• **REQUIREMENT**: Pick up the loan growth transcript below after its last sentence and continue it.

[SOURCE TEXT]

Got it, okay. That’s helpful. As you look at your outlook for loan growth, another decent quarter for you guys. How are you feeling about your pipeline right now going into 2022? What areas of the commercial platform seem to be presenting the best opportunities for growth? What are some of the trends and expectations that you have?

Jim Fitzgerald

Management

I think, Damon, we’re proud of our commercial teams across the board. They all really are very well positioned and have a great history and track record. As a middle market lender that has a specialty in real estate and commercial, and then what we call community development lending which you might refer to as non-profit lending, we feel like those are three key strengths. The market here in eastern Massachusetts and southern New Hampshire, where we operate, is very strong in all of those sectors. Demand seems very good. We’re a very good competitor, so it isn’t any one place, it’s really the combination of those areas that we expect growth. There’s obviously variability quarter to quarter, but if you look at our track record over time, all three of those units have grown and we expect that to continue.

[/SOURCE TEXT]
[DATA SECTION]

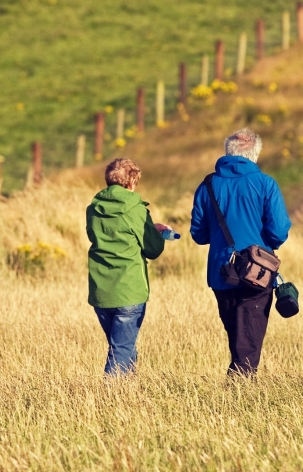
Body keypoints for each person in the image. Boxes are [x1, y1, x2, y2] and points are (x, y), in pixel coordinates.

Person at [190, 128, 291, 376]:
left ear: (228, 152)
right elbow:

[/DATA SECTION]

• **REPLY**:
Bob Rivers

Management

As Jim’s comments indicate and as the numbers indicate, those teams have been able to be focused really throughout the integration of Century. Century’s book is very clean, they didn’t have a big team. As a result, our team could continue to focus on being out in the market. Pipelines are good in all sectors, and we continue to add to the team through recruitment, so--and as we wait for another opportunity for acquisitions, that’s what we’re entirely focused on, is how do we continue to drive growth, particularly commercial loan growth, and again as Jim mentioned, the team is fantastic to start with, has been for a long time, and continues to grow.

Damon DelMonte

Analyst

Great, okay, that’s helpful. Thanks. If I could squeeze one more in--

Jim Fitzgerald

Management

And no bias on the team comment, by the way, just because we happen to know them and like them.

Damon DelMonte

Analyst

I got it. Just to squeeze one more in on the outlook with credit, you’ve had four quarters in a row of provision reversal. What are your thoughts going into 2022, especially with the adoption of CECL? Do you feel you’re going to have to start to provide for loan losses, or do you think you could maybe keep it really low or even maybe more release?

Jim Fitzgerald

Management

That’s a tough question. We just--sorry I’m laughing, bragged about our commercial loan team a second ago, we may brag about our credit and accounting team now. We just completed--not just, but we’re really--it has been a lot of work to adopt CECL and get everything up and running. I think generally that creates a different accounting than we had in the past, so it’s hard for us to give any guidance on that, but we believe the overall credit environment continues to be very strong. The economic environment is very strong, and that leads to a good credit performance. I don’t believe the reserve releases will continue for that much longer, but it’s hard for us to give any guidance on that, given the adoption of CECL.

Damon DelMonte

Analyst

Fair enough, that’s good. Great, thanks, and good luck with the blizzard this weekend.

Bob Rivers

Management

Yes, thanks.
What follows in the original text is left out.